Over time, these adjustments affect not only household finances but also nutrition, health outcomes and consumer confidence.

The political implications are equally important.

Food affordability is increasingly becoming the economic issue Canadians care about most. Consumers may be told that inflation is moderating, but their lived experience at the grocery store often tells a different story. When food prices continue to outpace overall inflation month after month, public confidence in economic management inevitably erodes.

The challenge facing Ottawa is therefore much larger than managing inflation expectations. It is about addressing the structural issues that continue to make food more expensive in Canada than it should be.

Interprovincial trade barriers remain largely intact.
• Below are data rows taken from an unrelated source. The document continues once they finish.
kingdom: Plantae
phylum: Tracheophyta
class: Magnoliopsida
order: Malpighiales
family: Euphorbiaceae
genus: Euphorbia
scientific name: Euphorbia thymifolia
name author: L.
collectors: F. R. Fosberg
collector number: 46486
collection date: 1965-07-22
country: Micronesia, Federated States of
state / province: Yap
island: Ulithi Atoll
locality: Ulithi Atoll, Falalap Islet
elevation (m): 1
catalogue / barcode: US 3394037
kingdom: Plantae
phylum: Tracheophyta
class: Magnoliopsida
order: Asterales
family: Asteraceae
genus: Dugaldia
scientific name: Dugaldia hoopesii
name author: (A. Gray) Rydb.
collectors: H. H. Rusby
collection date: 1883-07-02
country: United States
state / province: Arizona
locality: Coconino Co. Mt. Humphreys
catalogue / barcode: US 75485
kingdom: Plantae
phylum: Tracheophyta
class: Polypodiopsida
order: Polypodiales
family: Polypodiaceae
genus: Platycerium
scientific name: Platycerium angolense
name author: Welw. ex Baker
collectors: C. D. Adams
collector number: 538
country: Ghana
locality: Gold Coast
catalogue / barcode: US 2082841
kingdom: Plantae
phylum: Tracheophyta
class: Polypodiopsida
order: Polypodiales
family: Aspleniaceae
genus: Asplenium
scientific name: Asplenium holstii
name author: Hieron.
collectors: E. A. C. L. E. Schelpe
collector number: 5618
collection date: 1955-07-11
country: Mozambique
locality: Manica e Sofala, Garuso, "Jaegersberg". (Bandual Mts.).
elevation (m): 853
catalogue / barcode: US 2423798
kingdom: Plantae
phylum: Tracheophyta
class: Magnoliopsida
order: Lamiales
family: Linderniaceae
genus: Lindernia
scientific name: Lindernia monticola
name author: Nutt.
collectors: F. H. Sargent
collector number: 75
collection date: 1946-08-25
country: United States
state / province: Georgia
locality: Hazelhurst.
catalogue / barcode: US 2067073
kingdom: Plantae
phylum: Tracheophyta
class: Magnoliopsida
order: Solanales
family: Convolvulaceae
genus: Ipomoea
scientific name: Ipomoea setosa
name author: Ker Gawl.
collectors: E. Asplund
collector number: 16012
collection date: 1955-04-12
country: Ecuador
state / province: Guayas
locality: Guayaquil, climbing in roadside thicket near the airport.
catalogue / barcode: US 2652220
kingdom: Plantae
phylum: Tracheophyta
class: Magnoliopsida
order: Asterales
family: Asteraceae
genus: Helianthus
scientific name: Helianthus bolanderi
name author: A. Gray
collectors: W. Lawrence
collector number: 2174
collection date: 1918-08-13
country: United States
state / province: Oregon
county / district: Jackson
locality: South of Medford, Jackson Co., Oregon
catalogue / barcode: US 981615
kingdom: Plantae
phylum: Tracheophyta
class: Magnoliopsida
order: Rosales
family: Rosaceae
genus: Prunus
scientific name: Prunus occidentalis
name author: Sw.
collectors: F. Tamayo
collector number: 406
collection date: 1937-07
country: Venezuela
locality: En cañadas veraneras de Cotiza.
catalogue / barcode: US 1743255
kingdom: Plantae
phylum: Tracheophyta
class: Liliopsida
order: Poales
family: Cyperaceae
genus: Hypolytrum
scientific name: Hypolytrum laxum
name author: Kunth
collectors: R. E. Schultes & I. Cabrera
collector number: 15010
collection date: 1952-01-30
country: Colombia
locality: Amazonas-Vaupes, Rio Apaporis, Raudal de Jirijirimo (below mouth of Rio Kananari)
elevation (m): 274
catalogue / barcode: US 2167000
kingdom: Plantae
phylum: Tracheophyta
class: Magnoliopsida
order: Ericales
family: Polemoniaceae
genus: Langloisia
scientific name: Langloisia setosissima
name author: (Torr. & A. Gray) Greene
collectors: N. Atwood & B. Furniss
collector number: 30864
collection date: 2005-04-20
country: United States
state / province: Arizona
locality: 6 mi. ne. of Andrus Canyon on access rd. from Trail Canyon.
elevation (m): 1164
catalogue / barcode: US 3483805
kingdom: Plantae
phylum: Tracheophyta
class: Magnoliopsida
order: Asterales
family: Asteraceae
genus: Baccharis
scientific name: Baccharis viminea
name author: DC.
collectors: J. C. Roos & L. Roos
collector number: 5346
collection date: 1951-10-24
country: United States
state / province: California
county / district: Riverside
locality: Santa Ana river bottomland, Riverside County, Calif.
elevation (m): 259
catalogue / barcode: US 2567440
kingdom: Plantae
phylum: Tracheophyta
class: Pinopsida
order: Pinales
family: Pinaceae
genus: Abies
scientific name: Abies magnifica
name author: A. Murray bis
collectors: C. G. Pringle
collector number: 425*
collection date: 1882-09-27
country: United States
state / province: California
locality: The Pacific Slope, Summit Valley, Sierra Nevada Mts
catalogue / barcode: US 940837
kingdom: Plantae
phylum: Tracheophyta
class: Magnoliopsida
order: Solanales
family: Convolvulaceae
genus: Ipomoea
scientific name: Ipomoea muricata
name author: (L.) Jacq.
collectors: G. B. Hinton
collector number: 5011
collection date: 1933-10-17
Regulatory burdens continue to add costs throughout the supply chain. Infrastructure bottlenecks reduce efficiency. A weak Canadian dollar makes imported food more expensive. Meanwhile, governments rarely evaluate policy decisions through the lens of food affordability.

The result is a food system that appears increasingly vulnerable to shocks and less competitive than those of many peer nations.

The May numbers should therefore be viewed as more than another monthly inflation report.

They are a reminder that Canada’s affordability crisis has not disappeared. It has simply become concentrated where Canadians notice it most: at the grocery store.

Until food inflation begins moving below overall inflation, many households will continue to feel poorer regardless of what the headline economic indicators suggest.

And after fifteen consecutive months of food inflation exceeding general inflation, Canadians have every reason to be concerned.